Does being a mission-driven organisation make any difference to delivery? Its a question being asked a lot right now in the context of third sector organisations.
On one side, the third sector, for once in its life, is united in its stance that, YES, mission matters - and that this entitles us be chosen over the private sector when going for Government contracts.
On the other you have the Parliamentary Select Committee led by Tony Wright MP saying that the case that third sector service delivery still needs to be made.
While Wright probably does need to get out a little more, I believe his point is one that needs to be addressed in a more honest way by third sector leaders.
For if the sector is asking for a level playing field, there surely has to be a more compelling case than one which states that mission-driven organizations are somehow `better' for end users?
Scratch away at the big claims made for the sector and the slightly messy truth is that, yes, while mission indeed DOES influence results, being mission-driven alone isn't nearly enough either to win confidence in our basic competence or guarantee those additional benefits that we use to sell ourselves.
Let’s be clear about this: Being mission-driven in and of itself guarantees nothing to end-users in terms of decent delivery or additional benefits to users. Public-sector organisations, remember, have comparable ideals to many third sector organizations.

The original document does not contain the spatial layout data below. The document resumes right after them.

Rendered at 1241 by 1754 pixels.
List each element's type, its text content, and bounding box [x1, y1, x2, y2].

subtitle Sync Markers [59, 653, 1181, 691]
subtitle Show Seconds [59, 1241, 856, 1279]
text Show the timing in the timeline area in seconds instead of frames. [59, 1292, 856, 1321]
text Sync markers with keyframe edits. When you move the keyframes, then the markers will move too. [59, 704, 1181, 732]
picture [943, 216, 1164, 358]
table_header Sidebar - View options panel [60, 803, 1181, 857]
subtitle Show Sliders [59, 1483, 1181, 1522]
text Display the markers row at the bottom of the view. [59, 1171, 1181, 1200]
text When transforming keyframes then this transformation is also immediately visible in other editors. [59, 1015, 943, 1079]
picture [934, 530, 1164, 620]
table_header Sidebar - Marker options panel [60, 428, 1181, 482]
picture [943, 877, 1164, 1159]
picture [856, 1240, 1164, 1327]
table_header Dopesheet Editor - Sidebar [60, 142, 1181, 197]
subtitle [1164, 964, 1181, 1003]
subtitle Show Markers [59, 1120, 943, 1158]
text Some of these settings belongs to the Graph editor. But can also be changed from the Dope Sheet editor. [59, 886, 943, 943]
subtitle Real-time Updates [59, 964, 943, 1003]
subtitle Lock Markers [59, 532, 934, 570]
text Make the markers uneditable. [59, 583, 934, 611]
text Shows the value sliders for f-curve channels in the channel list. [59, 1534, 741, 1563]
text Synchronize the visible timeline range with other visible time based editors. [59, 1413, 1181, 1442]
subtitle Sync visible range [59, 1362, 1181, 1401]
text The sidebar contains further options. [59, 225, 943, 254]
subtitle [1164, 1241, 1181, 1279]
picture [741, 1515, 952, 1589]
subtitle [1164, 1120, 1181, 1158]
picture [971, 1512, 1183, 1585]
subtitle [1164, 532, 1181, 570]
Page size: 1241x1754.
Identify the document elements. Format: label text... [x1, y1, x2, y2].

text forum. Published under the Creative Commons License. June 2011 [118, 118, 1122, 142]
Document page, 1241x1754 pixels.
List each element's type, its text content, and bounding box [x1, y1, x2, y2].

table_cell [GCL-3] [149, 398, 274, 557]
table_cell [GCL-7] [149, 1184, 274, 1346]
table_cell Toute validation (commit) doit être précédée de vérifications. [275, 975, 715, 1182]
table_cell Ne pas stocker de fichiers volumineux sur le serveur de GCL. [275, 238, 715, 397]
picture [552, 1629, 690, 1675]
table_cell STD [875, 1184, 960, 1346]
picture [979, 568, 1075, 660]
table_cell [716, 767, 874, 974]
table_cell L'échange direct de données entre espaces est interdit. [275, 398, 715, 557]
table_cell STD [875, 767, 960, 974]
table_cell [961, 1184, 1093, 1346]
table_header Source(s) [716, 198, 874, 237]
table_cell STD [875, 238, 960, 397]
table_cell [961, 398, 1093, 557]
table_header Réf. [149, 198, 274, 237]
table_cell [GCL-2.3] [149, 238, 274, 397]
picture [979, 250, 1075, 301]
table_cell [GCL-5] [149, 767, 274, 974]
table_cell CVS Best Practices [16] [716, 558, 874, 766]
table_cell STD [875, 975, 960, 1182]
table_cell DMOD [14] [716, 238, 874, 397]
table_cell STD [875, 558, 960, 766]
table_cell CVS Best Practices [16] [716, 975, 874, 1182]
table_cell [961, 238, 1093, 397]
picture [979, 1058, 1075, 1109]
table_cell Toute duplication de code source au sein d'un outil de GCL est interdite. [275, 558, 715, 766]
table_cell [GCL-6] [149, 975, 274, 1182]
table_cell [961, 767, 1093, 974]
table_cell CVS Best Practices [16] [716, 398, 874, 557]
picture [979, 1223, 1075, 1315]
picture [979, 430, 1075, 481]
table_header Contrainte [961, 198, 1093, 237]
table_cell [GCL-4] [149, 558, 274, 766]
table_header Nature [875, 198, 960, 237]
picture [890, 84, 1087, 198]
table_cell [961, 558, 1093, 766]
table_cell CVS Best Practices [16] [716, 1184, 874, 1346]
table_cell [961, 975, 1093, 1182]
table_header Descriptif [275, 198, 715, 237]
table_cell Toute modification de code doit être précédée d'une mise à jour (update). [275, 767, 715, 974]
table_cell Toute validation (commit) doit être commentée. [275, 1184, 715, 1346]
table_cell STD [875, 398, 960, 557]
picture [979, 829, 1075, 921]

Yet no-one seriously claims that this ethos on its own makes them any good at delivery. Indeed publicly run organisations are now synonymous with inefficiency, lack of innovation and being dominated by provider interests (unions etc).
So it goes in the third sector where you will find tens of thousands of dreadful organisations delivering third-rate services, wasting millions, failing to understand their clients, being run in the interests of staff and generally Getting It Wrong.
Some pretty big and famous names included.
Yes, please let it be said. The third sector is a real mixed bag. And in 15 years in it, I have seen the Good, the Bad and the Ugly.
The Baddies and the Uglies come in two main types. One is the small organisation that runs on passion alone. They think that good intentions alone are enough on which to base a service.
The other is the donation-stuffed larger charities with PAs for everyone, marble offices and end-users who are too powerless to ask for better.
Both fail the customer badly. One by screwing up on delivery by not being professional enough. The other by having no economic reason to particularly care.
What I am driving at here is that, regardless of which sector you come from, being professional, well-managed and economically dependent on good delivery are pre-conditions of success.
Mission-related benefits only kick-in, and are only of any genuine value to anyone (including the user), when execution is right.
Only then can you successfully invoke the exceptional trust you can generate in your users; the great acts of voluntarism your mission inspires; your ability to attract resources from all sectors of society; your ability to co-produce services alongside users.
Now then, these are all things that private and public organisations struggle to do.
However, the private sector will always be near or better than us on professional management, efficiency and customer service.
Because these are their only potential sources of advantage and hence survival. For this reason the private sector will work very hard to show themselves to be better on delivery than we will ever be.
Therefore our job is not to carp to Ministers about level playing fields. Rather it is to at least match the private sector on delivery if we are to trump their offer with the ace-card represented by our mission and the benefits to users flowing out of it. If we fail to do this, our ace is useless.
Take the next Olympics as an example. GLL, a social business, are pitching to run the acquatic centre against considerable private competition. Their pitch, if they win it, will have successfully covered the delivery question before the social dividend is even discussed.
Because people buy on delivery. The Government, you me, everybody. The extras conferred by mission are only meaningful once this has been dealt with and we have successfully won the argument on delivery.
To do this we need to make tough decisions as a sector in the next five years. There are too many charities coasting by on public donations that don't run tight-ships. Too many charities which are divorced from any kind of pressure to innovate or improve. And too many that think MBA is a dirty word and that passion will get you there.
To deal with this, we need more mergers, more closures of crap organisations and greater media scutiny of the excesses and failures of some of our nation's beloved charities.
While I am not optimistic about this, I am hoping very much that the recession will do some of this work for us.
And right now, it is important now that we are honest with Government as a sector about our strengths and shortcomings. If we want a level playing field, we need to be able to play on it.
We can then insist that if are indeed as good as private providers we should, by right, win on the basis of added, mission-given value.
But we continue to plead, as we do now, plead for a bigger slice of the Government pie based on mission without actually being the best on delivery, our claims will, quite rightly, be enfeebled.
Does mission matter? Yes, but not as much as we like to think.